| ACTIVITY 1 |
In the couscous recipe, how long is the tomato sauce simmered?
| ACTIVITY 2 |
Copy out the stretch of the couscous recipe from "Note: The recipe" through "ingredients and method.", word for word.
| ACTIVITY 3 |
Carry the couscous recipe forward from its last step.

QUOTED PASSAGE section start

Note: The recipe began with one from the book Jerusalem by Yotam Ottolenghi and Sami Tamimi. Yotam is Jewish; Sami Palestinian – there is heritage and fusion throughout their book (if only Israel, Gaza and West Bank boasted this kind of peace). The couscous comes from Sami’s family. Here it is scaled up to give enough for leftovers, and also slightly simplified in ingredients and method.
3 tablespoons extra-virgin olive oil
2 onions, finely chopped, or 2 large leeks, finely sliced
800 g tinned diced tomatoes
2 teaspoons salt
2 teaspoons sugar
2 cups couscous
60 g butter
black pepper
Heat the oil in a large saucepan over low–medium heat and add the onion or leek. Cook gently until soft and collapsed (about 15 minutes). If using leek, this may take a little longer.
Add the tomatoes, salt and sugar to the pan. Rinse out the tomato tin with a small splash of water and also add to the pan. Bring to the boil, then reduce the heat to medium and simmer for around 20 minutes, until the sauce is thick and no longer watery (it should look chunky with onion or leek).

QUOTED PASSAGE section end
RECORDED DATA section start

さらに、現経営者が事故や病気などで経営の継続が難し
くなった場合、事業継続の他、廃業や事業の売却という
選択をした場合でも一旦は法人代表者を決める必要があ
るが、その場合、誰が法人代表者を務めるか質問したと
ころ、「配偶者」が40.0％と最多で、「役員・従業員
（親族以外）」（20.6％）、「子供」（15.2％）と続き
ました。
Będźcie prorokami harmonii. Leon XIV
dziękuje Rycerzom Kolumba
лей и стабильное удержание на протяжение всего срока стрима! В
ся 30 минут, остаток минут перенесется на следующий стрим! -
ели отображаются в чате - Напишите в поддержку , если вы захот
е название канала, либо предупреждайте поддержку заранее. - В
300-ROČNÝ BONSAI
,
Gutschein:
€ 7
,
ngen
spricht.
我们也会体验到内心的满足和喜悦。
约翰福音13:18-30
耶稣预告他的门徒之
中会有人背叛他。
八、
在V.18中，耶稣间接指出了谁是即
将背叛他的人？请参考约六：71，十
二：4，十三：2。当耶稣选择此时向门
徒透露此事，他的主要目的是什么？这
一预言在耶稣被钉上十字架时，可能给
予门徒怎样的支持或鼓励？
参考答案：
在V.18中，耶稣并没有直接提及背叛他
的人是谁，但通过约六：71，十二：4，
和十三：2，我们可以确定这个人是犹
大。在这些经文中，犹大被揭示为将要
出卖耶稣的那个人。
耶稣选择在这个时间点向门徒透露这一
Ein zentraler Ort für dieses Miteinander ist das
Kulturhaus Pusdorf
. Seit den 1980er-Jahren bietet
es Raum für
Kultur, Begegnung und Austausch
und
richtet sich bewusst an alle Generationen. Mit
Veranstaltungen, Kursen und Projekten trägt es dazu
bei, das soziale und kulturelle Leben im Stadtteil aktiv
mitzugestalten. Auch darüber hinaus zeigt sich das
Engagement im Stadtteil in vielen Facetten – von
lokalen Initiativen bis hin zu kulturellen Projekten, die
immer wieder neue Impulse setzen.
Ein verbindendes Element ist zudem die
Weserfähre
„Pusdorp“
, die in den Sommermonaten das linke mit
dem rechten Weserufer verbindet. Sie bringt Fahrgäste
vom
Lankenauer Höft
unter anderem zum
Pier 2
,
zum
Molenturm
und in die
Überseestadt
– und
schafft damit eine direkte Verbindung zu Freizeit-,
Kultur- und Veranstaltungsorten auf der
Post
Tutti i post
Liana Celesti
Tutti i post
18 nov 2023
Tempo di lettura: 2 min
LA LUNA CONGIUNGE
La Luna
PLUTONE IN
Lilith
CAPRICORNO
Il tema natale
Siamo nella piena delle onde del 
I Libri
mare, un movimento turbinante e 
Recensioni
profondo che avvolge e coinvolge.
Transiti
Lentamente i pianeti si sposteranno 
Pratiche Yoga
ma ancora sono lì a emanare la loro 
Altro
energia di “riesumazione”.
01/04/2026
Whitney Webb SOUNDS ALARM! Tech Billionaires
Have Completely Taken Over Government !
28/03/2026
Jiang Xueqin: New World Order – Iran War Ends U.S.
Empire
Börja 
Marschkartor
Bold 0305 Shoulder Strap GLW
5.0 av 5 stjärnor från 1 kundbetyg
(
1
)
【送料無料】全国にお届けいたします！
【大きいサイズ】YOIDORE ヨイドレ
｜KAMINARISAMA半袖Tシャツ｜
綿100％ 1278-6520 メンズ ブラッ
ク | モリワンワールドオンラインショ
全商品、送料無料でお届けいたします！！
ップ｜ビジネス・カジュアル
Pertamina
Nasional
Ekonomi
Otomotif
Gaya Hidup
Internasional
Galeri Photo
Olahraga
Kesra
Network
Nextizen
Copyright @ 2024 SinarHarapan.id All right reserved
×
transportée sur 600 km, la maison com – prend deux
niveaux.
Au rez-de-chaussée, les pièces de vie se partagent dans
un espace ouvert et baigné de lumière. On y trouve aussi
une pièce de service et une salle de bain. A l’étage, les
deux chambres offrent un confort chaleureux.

RECORDED DATA section end
RECORDED DATA section start

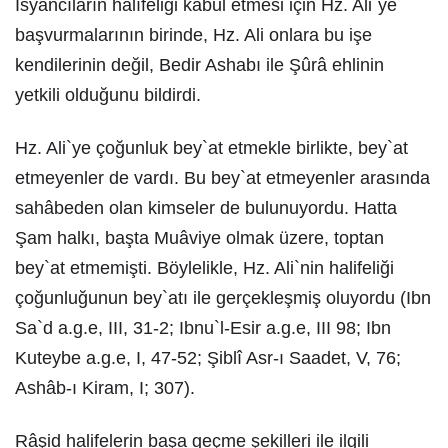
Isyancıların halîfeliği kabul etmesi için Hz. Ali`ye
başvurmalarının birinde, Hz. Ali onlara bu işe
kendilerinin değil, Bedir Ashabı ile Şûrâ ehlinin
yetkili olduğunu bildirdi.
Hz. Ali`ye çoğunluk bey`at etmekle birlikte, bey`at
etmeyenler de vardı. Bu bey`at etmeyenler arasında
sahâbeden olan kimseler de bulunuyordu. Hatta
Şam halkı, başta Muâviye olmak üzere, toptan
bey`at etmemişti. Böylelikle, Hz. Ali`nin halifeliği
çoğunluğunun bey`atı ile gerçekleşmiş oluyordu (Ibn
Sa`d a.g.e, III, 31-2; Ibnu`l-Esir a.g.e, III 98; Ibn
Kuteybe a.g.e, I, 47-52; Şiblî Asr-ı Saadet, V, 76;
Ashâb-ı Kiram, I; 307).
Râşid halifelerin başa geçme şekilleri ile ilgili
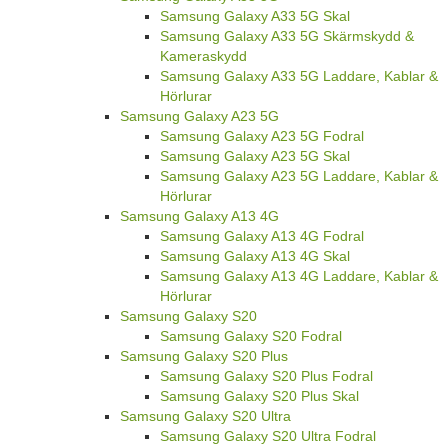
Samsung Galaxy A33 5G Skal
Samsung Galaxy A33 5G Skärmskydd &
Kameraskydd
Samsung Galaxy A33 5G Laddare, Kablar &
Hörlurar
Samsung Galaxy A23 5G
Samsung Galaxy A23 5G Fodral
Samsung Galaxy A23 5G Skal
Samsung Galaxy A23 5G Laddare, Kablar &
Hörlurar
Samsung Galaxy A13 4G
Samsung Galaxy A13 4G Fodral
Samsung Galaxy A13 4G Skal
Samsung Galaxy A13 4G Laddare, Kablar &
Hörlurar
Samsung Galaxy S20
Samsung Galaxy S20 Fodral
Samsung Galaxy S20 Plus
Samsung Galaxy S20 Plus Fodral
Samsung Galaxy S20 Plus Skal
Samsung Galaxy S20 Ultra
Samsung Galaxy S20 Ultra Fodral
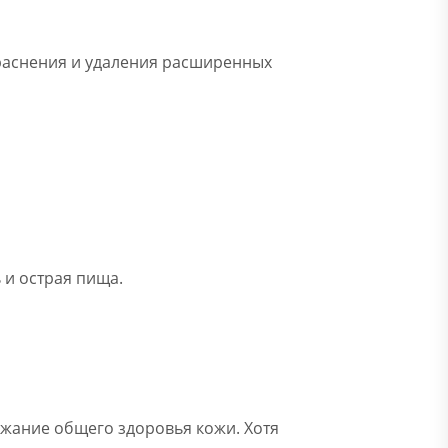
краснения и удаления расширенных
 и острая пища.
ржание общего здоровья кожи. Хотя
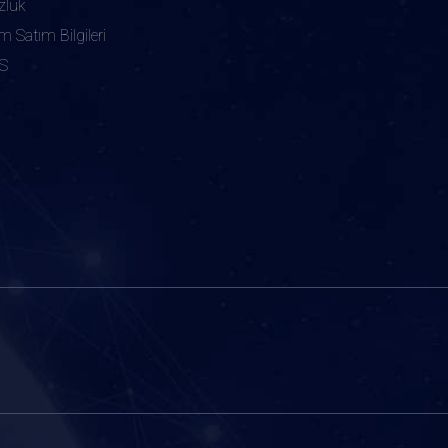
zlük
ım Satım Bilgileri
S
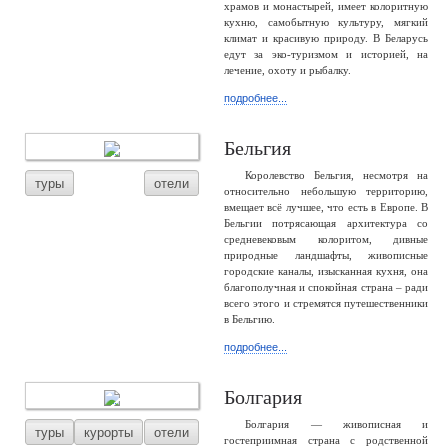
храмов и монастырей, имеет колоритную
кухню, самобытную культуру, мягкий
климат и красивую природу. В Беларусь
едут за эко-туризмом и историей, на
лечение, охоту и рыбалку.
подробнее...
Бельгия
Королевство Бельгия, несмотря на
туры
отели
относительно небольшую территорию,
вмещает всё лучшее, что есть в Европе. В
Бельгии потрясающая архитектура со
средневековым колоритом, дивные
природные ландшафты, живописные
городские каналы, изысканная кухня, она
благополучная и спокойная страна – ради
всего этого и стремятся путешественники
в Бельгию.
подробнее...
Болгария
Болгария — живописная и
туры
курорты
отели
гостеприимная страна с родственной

RECORDED DATA section end

| EXERCISE RESULT 1 |
Around 20 minutes, until it is thick and no longer watery.

| EXERCISE RESULT 2 |
Note: The recipe began with one from the book Jerusalem by Yotam Ottolenghi and Sami Tamimi. Yotam is Jewish; Sami Palestinian – there is heritage and fusion throughout their book (if only Israel, Gaza and West Bank boasted this kind of peace). The couscous comes from Sami’s family. Here it is scaled up to give enough for leftovers, and also slightly simplified in ingredients and method.

| EXERCISE RESULT 3 |
While the sauce is cooking, put the couscous in a medium bowl and pour over 1 cup of boiling water. Quickly stir (the couscous will almost instantly absorb the water), then scrape down the sides of the bowl and put an upturned plate on top as a lid. Set aside.
When you are happy with the tomato sauce, turn off the heat and add the butter and plenty of black pepper. Stir until the butter has melted. Use a metal spoon to scrape the couscous into the pan, separating the grains. Stir the couscous into the tomato sauce until well combined. Flatten the surface of the couscous without compacting it down too much. Cover with a lid and return to low heat. Cook for about 10 minutes, or until there is lots of steam when you lift the lid. Allow to sit for 10 minutes before serving. There should be a gentle crust on the bottom of the pan.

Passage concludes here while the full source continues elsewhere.